[PROBLEM DESCRIPTION]: Copy the court passage on compensation word for word, starting at "Therefore, this contention" and ending at "period of life.".

[PASSAGE TO READ]:
-------
Learned advocate Mr. Shah submitted that amount of compensation is to be fixed by claims Tribunal after considering surrounding circumstances and financial condition of claimant in their environment of life. According to him, in case of millionaire, he may be entitled more amount of compensation and son of poor person entitled less amount. So, according to his submission, compensation is depend upon facts that child of rich person died or child of poor person died. The child of poor person is having less value of life and child of rich person is having more than value of life. This submission made by learned advocate Mr. Shah can not be accepted as Motor Vehicles Act is enacted for both type of child whether child of rich fellow or whether child of poor fellow. The son of poor fellow died is more relevant that poor person have no other source of income in life except son, who can maintain them in past life. On the contrary, rich fellow is having more financial support, even in absence of son, claimant can easily enjoy past life.

Therefore, this contention itself is unreasonable and can not be applied while determining compensation under provision of Motor Vehicles Act 1988. According to my opinion, ultimately, this Court has to consider that child after becoming major, at least irrespective of income earn by child, where definitely to consider that child must have maintain father and mother. The accident occurred on the year 1994, 14 years have passed in deciding this case. So, if amount of compensation awarded to claimant and it is invested in any Nationalized bank, then, father and mother at least get amount of interest from FDR, so, they may easily maintain subsequent period of life.
-------
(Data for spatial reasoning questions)
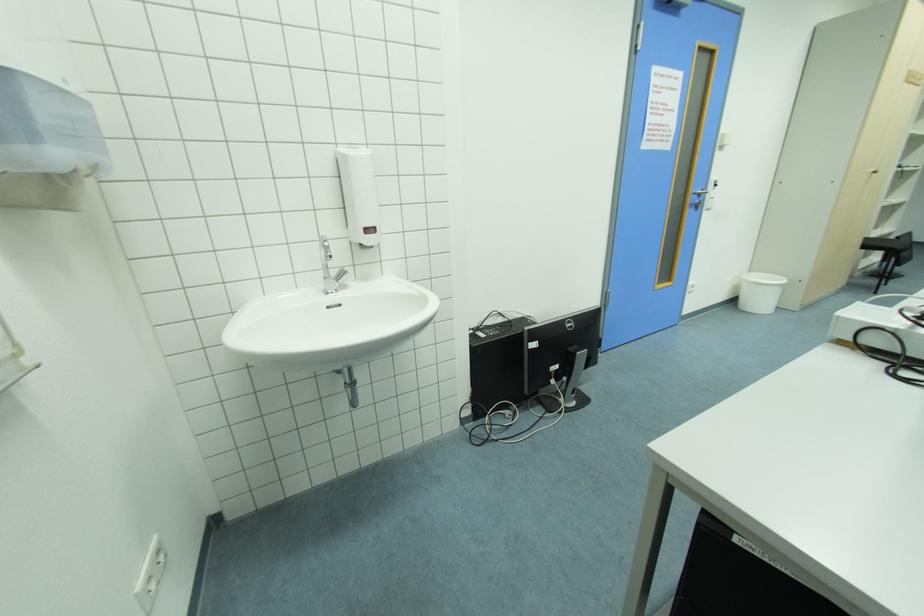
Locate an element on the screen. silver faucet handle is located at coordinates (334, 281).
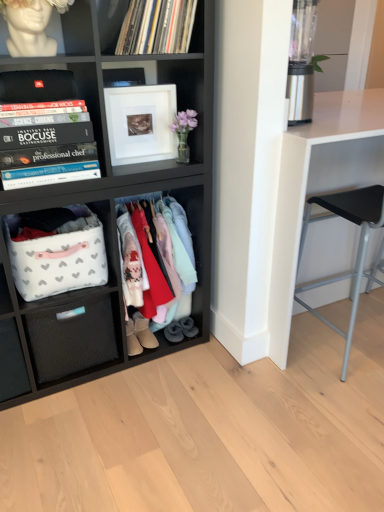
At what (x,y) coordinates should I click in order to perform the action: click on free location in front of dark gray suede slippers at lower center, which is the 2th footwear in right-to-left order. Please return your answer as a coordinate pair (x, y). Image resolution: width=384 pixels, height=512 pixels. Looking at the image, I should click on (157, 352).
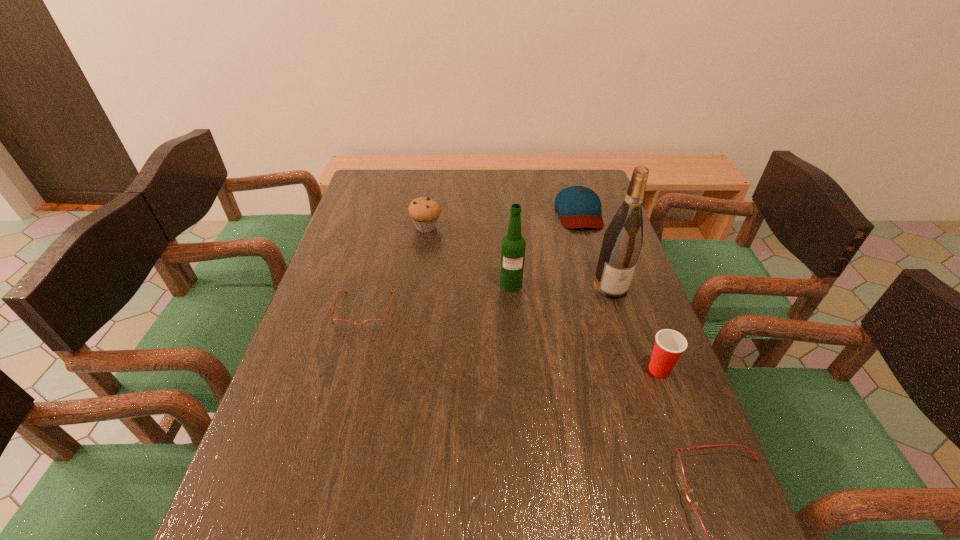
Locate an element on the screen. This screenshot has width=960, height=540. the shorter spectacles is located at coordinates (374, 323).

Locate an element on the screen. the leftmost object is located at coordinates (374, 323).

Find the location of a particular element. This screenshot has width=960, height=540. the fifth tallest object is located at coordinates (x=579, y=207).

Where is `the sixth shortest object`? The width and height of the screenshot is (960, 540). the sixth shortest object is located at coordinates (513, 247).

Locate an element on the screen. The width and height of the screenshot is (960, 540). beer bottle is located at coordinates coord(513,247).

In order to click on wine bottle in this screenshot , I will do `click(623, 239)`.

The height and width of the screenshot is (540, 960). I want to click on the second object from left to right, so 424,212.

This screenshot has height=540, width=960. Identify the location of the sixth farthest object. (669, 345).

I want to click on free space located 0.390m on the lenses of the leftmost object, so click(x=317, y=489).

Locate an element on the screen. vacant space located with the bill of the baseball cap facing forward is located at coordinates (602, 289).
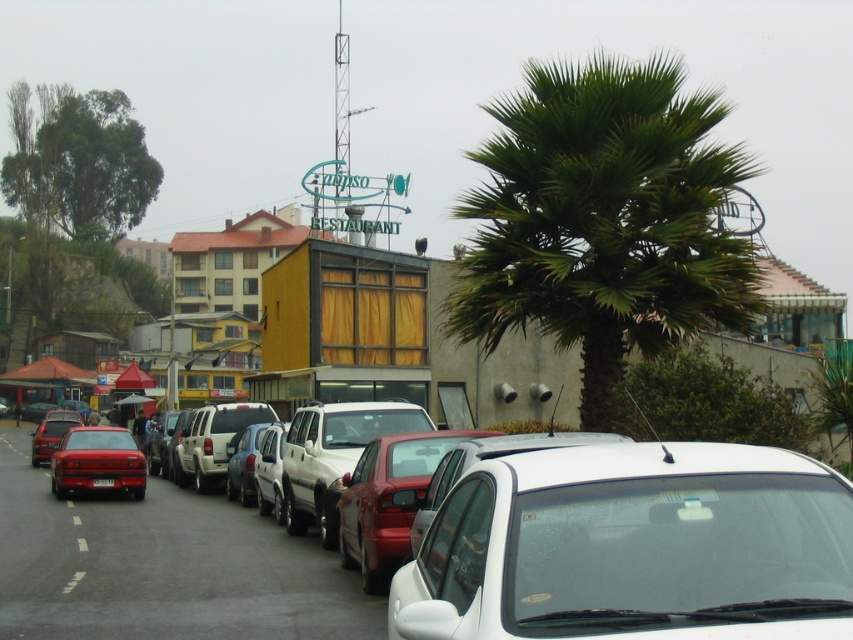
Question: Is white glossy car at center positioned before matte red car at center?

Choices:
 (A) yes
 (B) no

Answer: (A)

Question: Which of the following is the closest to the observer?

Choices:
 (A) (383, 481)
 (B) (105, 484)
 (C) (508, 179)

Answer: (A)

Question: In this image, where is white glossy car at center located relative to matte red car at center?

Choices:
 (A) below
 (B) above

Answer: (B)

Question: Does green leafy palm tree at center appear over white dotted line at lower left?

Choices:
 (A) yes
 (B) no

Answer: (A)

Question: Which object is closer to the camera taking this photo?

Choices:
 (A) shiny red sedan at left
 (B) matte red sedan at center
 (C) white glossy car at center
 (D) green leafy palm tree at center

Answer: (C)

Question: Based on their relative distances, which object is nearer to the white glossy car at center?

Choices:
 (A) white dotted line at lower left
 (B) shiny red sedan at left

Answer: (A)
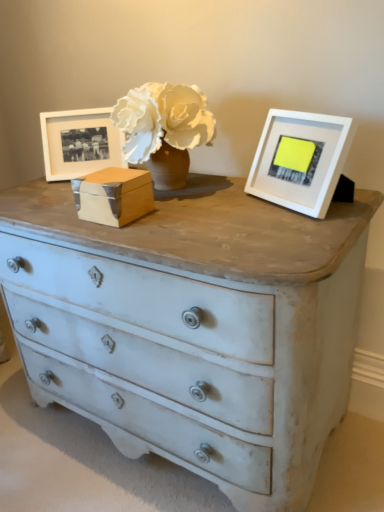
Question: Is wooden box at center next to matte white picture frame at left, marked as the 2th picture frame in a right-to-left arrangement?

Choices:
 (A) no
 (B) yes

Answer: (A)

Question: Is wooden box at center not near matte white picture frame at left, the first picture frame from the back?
-------
[RESPONSE TO THIS TASK]:
Therefore, this contention itself is unreasonable and can not be applied while determining compensation under provision of Motor Vehicles Act 1988. According to my opinion, ultimately, this Court has to consider that child after becoming major, at least irrespective of income earn by child, where definitely to consider that child must have maintain father and mother. The accident occurred on the year 1994, 14 years have passed in deciding this case. So, if amount of compensation awarded to claimant and it is invested in any Nationalized bank, then, father and mother at least get amount of interest from FDR, so, they may easily maintain subsequent period of life.